**WHAT YOU NEED TO DO**
Every entry, from first to last, is to be written out exactly.

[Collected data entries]

=-=-=-=-=

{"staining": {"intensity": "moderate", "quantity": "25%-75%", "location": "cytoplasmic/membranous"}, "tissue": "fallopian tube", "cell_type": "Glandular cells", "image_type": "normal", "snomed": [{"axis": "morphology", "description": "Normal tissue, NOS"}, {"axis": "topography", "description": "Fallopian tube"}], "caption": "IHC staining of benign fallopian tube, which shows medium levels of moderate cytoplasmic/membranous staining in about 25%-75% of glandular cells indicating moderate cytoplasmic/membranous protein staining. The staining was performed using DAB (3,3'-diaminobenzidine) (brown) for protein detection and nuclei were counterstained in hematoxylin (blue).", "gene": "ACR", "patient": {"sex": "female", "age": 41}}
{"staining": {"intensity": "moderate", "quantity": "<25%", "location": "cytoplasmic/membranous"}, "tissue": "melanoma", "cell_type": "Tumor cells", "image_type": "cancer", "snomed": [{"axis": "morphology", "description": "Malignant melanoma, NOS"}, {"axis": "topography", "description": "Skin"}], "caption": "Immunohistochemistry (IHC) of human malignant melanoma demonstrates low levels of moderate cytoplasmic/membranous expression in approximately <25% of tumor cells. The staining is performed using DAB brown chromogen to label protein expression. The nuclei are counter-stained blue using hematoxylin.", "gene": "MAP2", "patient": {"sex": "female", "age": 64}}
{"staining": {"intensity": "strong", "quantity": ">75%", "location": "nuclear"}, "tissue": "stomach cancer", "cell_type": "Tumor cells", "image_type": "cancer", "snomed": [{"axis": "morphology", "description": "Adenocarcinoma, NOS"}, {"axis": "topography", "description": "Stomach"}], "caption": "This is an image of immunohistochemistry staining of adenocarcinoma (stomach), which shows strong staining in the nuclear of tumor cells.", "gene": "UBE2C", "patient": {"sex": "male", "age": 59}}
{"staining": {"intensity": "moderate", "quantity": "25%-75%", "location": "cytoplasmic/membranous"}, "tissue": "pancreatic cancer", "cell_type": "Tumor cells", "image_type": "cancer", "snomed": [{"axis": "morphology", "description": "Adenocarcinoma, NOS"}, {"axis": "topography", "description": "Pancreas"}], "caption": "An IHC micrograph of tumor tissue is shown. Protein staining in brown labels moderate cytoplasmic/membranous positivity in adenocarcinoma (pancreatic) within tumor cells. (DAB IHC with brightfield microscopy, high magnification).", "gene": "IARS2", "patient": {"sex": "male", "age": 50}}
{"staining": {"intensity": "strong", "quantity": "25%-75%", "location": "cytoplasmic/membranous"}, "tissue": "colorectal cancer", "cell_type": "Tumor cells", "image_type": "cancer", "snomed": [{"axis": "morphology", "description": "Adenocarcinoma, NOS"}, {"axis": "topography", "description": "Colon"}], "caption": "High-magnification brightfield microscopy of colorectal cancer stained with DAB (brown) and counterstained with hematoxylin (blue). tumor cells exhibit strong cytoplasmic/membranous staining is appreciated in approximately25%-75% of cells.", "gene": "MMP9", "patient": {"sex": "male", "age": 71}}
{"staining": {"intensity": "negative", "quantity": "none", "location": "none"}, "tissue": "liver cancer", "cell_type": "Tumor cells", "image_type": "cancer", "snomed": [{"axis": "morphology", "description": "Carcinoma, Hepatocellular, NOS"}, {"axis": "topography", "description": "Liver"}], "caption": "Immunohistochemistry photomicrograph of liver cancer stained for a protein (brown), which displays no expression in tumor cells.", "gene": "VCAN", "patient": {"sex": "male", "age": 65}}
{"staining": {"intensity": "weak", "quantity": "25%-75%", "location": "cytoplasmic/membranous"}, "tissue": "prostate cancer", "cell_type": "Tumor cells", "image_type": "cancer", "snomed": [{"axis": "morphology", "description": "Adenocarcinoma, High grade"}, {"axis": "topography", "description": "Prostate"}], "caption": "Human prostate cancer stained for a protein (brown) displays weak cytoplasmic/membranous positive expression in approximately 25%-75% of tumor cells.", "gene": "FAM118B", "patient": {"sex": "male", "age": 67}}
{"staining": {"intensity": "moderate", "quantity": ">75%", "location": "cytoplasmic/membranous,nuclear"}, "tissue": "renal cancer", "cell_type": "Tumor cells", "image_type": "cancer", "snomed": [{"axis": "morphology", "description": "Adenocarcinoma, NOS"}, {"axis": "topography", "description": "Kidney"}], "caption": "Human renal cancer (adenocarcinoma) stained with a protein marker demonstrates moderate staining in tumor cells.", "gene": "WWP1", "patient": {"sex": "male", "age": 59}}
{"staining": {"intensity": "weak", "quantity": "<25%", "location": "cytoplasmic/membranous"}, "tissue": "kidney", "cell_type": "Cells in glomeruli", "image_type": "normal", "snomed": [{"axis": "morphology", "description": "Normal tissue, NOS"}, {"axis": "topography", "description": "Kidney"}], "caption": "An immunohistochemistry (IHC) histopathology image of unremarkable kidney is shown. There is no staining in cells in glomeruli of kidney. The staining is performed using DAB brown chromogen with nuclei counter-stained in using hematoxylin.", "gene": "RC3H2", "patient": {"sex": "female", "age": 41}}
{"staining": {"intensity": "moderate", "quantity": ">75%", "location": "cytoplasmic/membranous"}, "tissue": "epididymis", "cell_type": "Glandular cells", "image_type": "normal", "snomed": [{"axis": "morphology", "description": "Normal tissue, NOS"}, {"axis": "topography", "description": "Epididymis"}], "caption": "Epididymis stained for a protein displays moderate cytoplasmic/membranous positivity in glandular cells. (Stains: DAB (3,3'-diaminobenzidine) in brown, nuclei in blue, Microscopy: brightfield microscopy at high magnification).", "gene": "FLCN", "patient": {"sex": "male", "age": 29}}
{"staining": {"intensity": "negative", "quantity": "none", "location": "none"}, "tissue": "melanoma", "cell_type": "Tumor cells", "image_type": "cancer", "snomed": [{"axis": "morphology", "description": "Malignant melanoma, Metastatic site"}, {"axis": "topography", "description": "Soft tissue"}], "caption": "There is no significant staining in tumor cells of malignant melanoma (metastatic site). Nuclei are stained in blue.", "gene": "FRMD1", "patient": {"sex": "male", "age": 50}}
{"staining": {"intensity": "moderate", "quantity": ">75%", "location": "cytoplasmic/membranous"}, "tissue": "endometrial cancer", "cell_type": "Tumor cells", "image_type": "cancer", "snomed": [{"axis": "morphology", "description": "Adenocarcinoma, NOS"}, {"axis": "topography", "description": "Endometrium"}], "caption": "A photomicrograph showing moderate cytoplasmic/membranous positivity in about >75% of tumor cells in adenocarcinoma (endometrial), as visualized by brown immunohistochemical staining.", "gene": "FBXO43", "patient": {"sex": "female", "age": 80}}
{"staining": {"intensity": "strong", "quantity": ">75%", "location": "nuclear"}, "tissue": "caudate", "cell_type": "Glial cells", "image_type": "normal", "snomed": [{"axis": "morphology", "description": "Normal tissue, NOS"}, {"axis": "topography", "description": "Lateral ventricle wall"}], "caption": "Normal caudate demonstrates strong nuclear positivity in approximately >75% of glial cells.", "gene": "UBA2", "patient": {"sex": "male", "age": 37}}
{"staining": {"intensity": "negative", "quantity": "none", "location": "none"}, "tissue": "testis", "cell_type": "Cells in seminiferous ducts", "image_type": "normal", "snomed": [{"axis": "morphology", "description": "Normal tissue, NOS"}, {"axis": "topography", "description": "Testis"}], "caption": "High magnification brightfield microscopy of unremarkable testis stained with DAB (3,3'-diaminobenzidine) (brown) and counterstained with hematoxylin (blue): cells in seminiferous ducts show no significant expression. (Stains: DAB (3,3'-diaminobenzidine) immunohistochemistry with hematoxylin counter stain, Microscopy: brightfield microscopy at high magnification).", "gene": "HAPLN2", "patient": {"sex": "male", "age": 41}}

=-=-=-=-=

**EXERCISE RESPONSE**
{"staining": {"intensity": "moderate", "quantity": "25%-75%", "location": "cytoplasmic/membranous"}, "tissue": "fallopian tube", "cell_type": "Glandular cells", "image_type": "normal", "snomed": [{"axis": "morphology", "description": "Normal tissue, NOS"}, {"axis": "topography", "description": "Fallopian tube"}], "caption": "IHC staining of benign fallopian tube, which shows medium levels of moderate cytoplasmic/membranous staining in about 25%-75% of glandular cells indicating moderate cytoplasmic/membranous protein staining. The staining was performed using DAB (3,3'-diaminobenzidine) (brown) for protein detection and nuclei were counterstained in hematoxylin (blue).", "gene": "ACR", "patient": {"sex": "female", "age": 41}}
{"staining": {"intensity": "moderate", "quantity": "<25%", "location": "cytoplasmic/membranous"}, "tissue": "melanoma", "cell_type": "Tumor cells", "image_type": "cancer", "snomed": [{"axis": "morphology", "description": "Malignant melanoma, NOS"}, {"axis": "topography", "description": "Skin"}], "caption": "Immunohistochemistry (IHC) of human malignant melanoma demonstrates low levels of moderate cytoplasmic/membranous expression in approximately <25% of tumor cells. The staining is performed using DAB brown chromogen to label protein expression. The nuclei are counter-stained blue using hematoxylin.", "gene": "MAP2", "patient": {"sex": "female", "age": 64}}
{"staining": {"intensity": "strong", "quantity": ">75%", "location": "nuclear"}, "tissue": "stomach cancer", "cell_type": "Tumor cells", "image_type": "cancer", "snomed": [{"axis": "morphology", "description": "Adenocarcinoma, NOS"}, {"axis": "topography", "description": "Stomach"}], "caption": "This is an image of immunohistochemistry staining of adenocarcinoma (stomach), which shows strong staining in the nuclear of tumor cells.", "gene": "UBE2C", "patient": {"sex": "male", "age": 59}}
{"staining": {"intensity": "moderate", "quantity": "25%-75%", "location": "cytoplasmic/membranous"}, "tissue": "pancreatic cancer", "cell_type": "Tumor cells", "image_type": "cancer", "snomed": [{"axis": "morphology", "description": "Adenocarcinoma, NOS"}, {"axis": "topography", "description": "Pancreas"}], "caption": "An IHC micrograph of tumor tissue is shown. Protein staining in brown labels moderate cytoplasmic/membranous positivity in adenocarcinoma (pancreatic) within tumor cells. (DAB IHC with brightfield microscopy, high magnification).", "gene": "IARS2", "patient": {"sex": "male", "age": 50}}
{"staining": {"intensity": "strong", "quantity": "25%-75%", "location": "cytoplasmic/membranous"}, "tissue": "colorectal cancer", "cell_type": "Tumor cells", "image_type": "cancer", "snomed": [{"axis": "morphology", "description": "Adenocarcinoma, NOS"}, {"axis": "topography", "description": "Colon"}], "caption": "High-magnification brightfield microscopy of colorectal cancer stained with DAB (brown) and counterstained with hematoxylin (blue). tumor cells exhibit strong cytoplasmic/membranous staining is appreciated in approximately25%-75% of cells.", "gene": "MMP9", "patient": {"sex": "male", "age": 71}}
{"staining": {"intensity": "negative", "quantity": "none", "location": "none"}, "tissue": "liver cancer", "cell_type": "Tumor cells", "image_type": "cancer", "snomed": [{"axis": "morphology", "description": "Carcinoma, Hepatocellular, NOS"}, {"axis": "topography", "description": "Liver"}], "caption": "Immunohistochemistry photomicrograph of liver cancer stained for a protein (brown), which displays no expression in tumor cells.", "gene": "VCAN", "patient": {"sex": "male", "age": 65}}
{"staining": {"intensity": "weak", "quantity": "25%-75%", "location": "cytoplasmic/membranous"}, "tissue": "prostate cancer", "cell_type": "Tumor cells", "image_type": "cancer", "snomed": [{"axis": "morphology", "description": "Adenocarcinoma, High grade"}, {"axis": "topography", "description": "Prostate"}], "caption": "Human prostate cancer stained for a protein (brown) displays weak cytoplasmic/membranous positive expression in approximately 25%-75% of tumor cells.", "gene": "FAM118B", "patient": {"sex": "male", "age": 67}}
{"staining": {"intensity": "moderate", "quantity": ">75%", "location": "cytoplasmic/membranous,nuclear"}, "tissue": "renal cancer", "cell_type": "Tumor cells", "image_type": "cancer", "snomed": [{"axis": "morphology", "description": "Adenocarcinoma, NOS"}, {"axis": "topography", "description": "Kidney"}], "caption": "Human renal cancer (adenocarcinoma) stained with a protein marker demonstrates moderate staining in tumor cells.", "gene": "WWP1", "patient": {"sex": "male", "age": 59}}
{"staining": {"intensity": "weak", "quantity": "<25%", "location": "cytoplasmic/membranous"}, "tissue": "kidney", "cell_type": "Cells in glomeruli", "image_type": "normal", "snomed": [{"axis": "morphology", "description": "Normal tissue, NOS"}, {"axis": "topography", "description": "Kidney"}], "caption": "An immunohistochemistry (IHC) histopathology image of unremarkable kidney is shown. There is no staining in cells in glomeruli of kidney. The staining is performed using DAB brown chromogen with nuclei counter-stained in using hematoxylin.", "gene": "RC3H2", "patient": {"sex": "female", "age": 41}}
{"staining": {"intensity": "moderate", "quantity": ">75%", "location": "cytoplasmic/membranous"}, "tissue": "epididymis", "cell_type": "Glandular cells", "image_type": "normal", "snomed": [{"axis": "morphology", "description": "Normal tissue, NOS"}, {"axis": "topography", "description": "Epididymis"}], "caption": "Epididymis stained for a protein displays moderate cytoplasmic/membranous positivity in glandular cells. (Stains: DAB (3,3'-diaminobenzidine) in brown, nuclei in blue, Microscopy: brightfield microscopy at high magnification).", "gene": "FLCN", "patient": {"sex": "male", "age": 29}}
{"staining": {"intensity": "negative", "quantity": "none", "location": "none"}, "tissue": "melanoma", "cell_type": "Tumor cells", "image_type": "cancer", "snomed": [{"axis": "morphology", "description": "Malignant melanoma, Metastatic site"}, {"axis": "topography", "description": "Soft tissue"}], "caption": "There is no significant staining in tumor cells of malignant melanoma (metastatic site). Nuclei are stained in blue.", "gene": "FRMD1", "patient": {"sex": "male", "age": 50}}
{"staining": {"intensity": "moderate", "quantity": ">75%", "location": "cytoplasmic/membranous"}, "tissue": "endometrial cancer", "cell_type": "Tumor cells", "image_type": "cancer", "snomed": [{"axis": "morphology", "description": "Adenocarcinoma, NOS"}, {"axis": "topography", "description": "Endometrium"}], "caption": "A photomicrograph showing moderate cytoplasmic/membranous positivity in about >75% of tumor cells in adenocarcinoma (endometrial), as visualized by brown immunohistochemical staining.", "gene": "FBXO43", "patient": {"sex": "female", "age": 80}}
{"staining": {"intensity": "strong", "quantity": ">75%", "location": "nuclear"}, "tissue": "caudate", "cell_type": "Glial cells", "image_type": "normal", "snomed": [{"axis": "morphology", "description": "Normal tissue, NOS"}, {"axis": "topography", "description": "Lateral ventricle wall"}], "caption": "Normal caudate demonstrates strong nuclear positivity in approximately >75% of glial cells.", "gene": "UBA2", "patient": {"sex": "male", "age": 37}}
{"staining": {"intensity": "negative", "quantity": "none", "location": "none"}, "tissue": "testis", "cell_type": "Cells in seminiferous ducts", "image_type": "normal", "snomed": [{"axis": "morphology", "description": "Normal tissue, NOS"}, {"axis": "topography", "description": "Testis"}], "caption": "High magnification brightfield microscopy of unremarkable testis stained with DAB (3,3'-diaminobenzidine) (brown) and counterstained with hematoxylin (blue): cells in seminiferous ducts show no significant expression. (Stains: DAB (3,3'-diaminobenzidine) immunohistochemistry with hematoxylin counter stain, Microscopy: brightfield microscopy at high magnification).", "gene": "HAPLN2", "patient": {"sex": "male", "age": 41}}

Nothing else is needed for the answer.